How Cybercriminals Will Try To Corrupt Machine Learning Detection Models? 

According to Joe Levy, CTO, Sophos “machine learning has become an essential part of most modern organizations’ cybersecurity strategy, and cybercriminals are now aware that these tools are being used to thwart their attacks. In response, criminals will set their sights on trying to evade or undermine machine learning security systems.

As the cat-and-mouse game between attackers and defenders continues, we can expect both offensive and defensive machine learning tools of increasing sophistication and effectiveness to develop rapidly. Over the next year, we expect to see more incidents where cyber criminals attempt to trick machine-learning detection and classification models, and even leverage machine learning to generate highly convincing fake content for social engineering attacks.

Over the coming years, the rate at which the cybersecurity industry experiments with and adopts new techniques from the scientific machine learning community will continue to increase, allowing systems to make semi- or fully-autonomous decisions in defending information systems and their users. We are on the verge of exciting examples of this, such as the application of novel techniques like reinforcement learning to the problem. These new defense techniques will be crucial, as it’s likely that cybercriminals will begin executing “wetware” attacks by combining automated content generation and manual human effort to personalize attacks against targets, and evade the current generation of defenses.

In addition to leveraging prevention and protection to stop attacks before they happen, businesses are advised to take a layered approach to security. By combining human threat hunters with the leading threat intelligence and technologies like deep learning, organizations can detect and contain even the most sophisticated attacks faster, minimizing their impacts and costs.”
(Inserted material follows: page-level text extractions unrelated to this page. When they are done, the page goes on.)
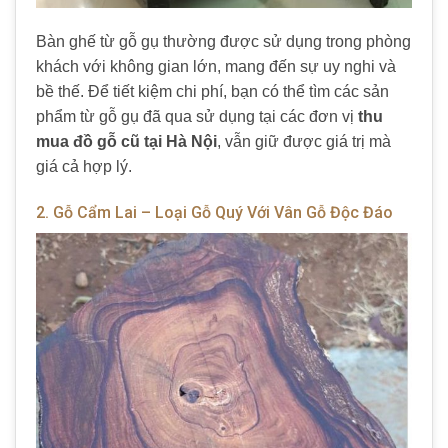
Bàn ghế từ gỗ gụ thường được sử dụng trong phòng
khách với không gian lớn, mang đến sự uy nghi và
bề thế. Để tiết kiệm chi phí, bạn có thể tìm các sản
phẩm từ gỗ gụ đã qua sử dụng tại các đơn vị
thu
mua đồ gỗ cũ tại Hà Nội
, vẫn giữ được giá trị mà
giá cả hợp lý.
2. Gỗ Cẩm Lai – Loại Gỗ Quý Với Vân Gỗ Độc Đáo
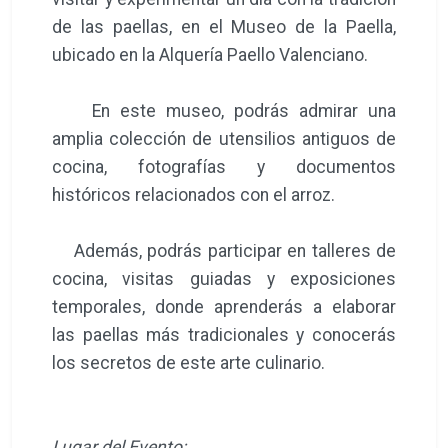
de las paellas, en el Museo de la Paella,
ubicado en la Alquería Paello Valenciano.
En este museo, podrás admirar una
amplia colección de utensilios antiguos de
cocina, fotografías y documentos
históricos relacionados con el arroz.
Además, podrás participar en talleres de
cocina, visitas guiadas y exposiciones
temporales, donde aprenderás a elaborar
las paellas más tradicionales y conocerás
los secretos de este arte culinario.
Lugar del Evento
:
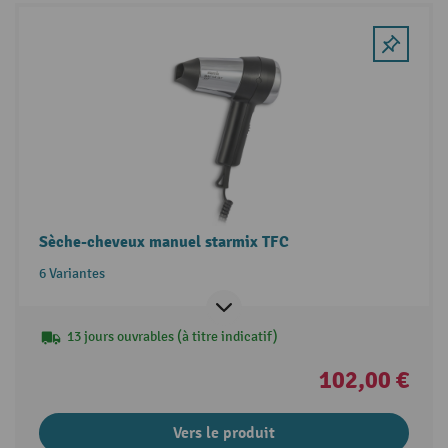
Sèche-cheveux manuel starmix TFC
6 Variantes
13 jours ouvrables (à titre indicatif)
102,00 €
Vers le produit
How 5G Will Introduce Never Before Seen Security Threats?

Dan Schiappa, chief product officer, Sophos said “5G will be the most fundamental game-changing technology to impact the cybersecurity landscape – maybe ever. 5G promises to connect almost all aspects of life through the network with game-changing speed and lower latency, but it will also introduce significant security risks with new potential entry points that will expose organizations to new types of attack.

While 5G holds tremendous promise, overhauling our essential networks will open a Pandora’s box due to the introduction of radio frequencies that to date have not been accessible, not to mention the minimized visibility that will result from them. This will require us to put an even greater focus on the security of our connections, devices and applications.

5G devices come with built-in radios that don’t require communication with the corporate network anymore. This makes it incredibly difficult to identify threats and compromised devices.

It’s never been more critical for cybersecurity products to work together as a system. Organizations will need a layered approach to security where products connect and share actionable intelligence. A synchronized security approach builds bridges allowing products to work together stronger than they would on their own.”

Why MSPs Will Become Security Advisors?

Scott Barlow, vice president of global MSP, Sophos said “in today’s crowded market, it’s more important than ever for MSPs to double down on becoming educated security advisors. Next year, MSPs need to ensure that they are staying up to date on the rapidly evolving threat landscape and available next-generation security solutions in order to arm their customers with the industry’s best solutions for staying secure.

The cyber threat landscape is moving quickly and end-users need help and guidance to ensure they’re being protected from today’s sophisticated attacks. It’s critical that MSPs are educated in order to provide the right resources for their customers – which in turn supports upselling and cross-selling– to really take advantage of this opportunity.

Internally, MSPs also need to take steps to secure their own environments because MSPs are becoming rich targets for cybercriminals. Sophos recommends that MSPs leverage two-factor authentication and ensure they’re locking down their network with layered security to protect themselves from unwanted threats.”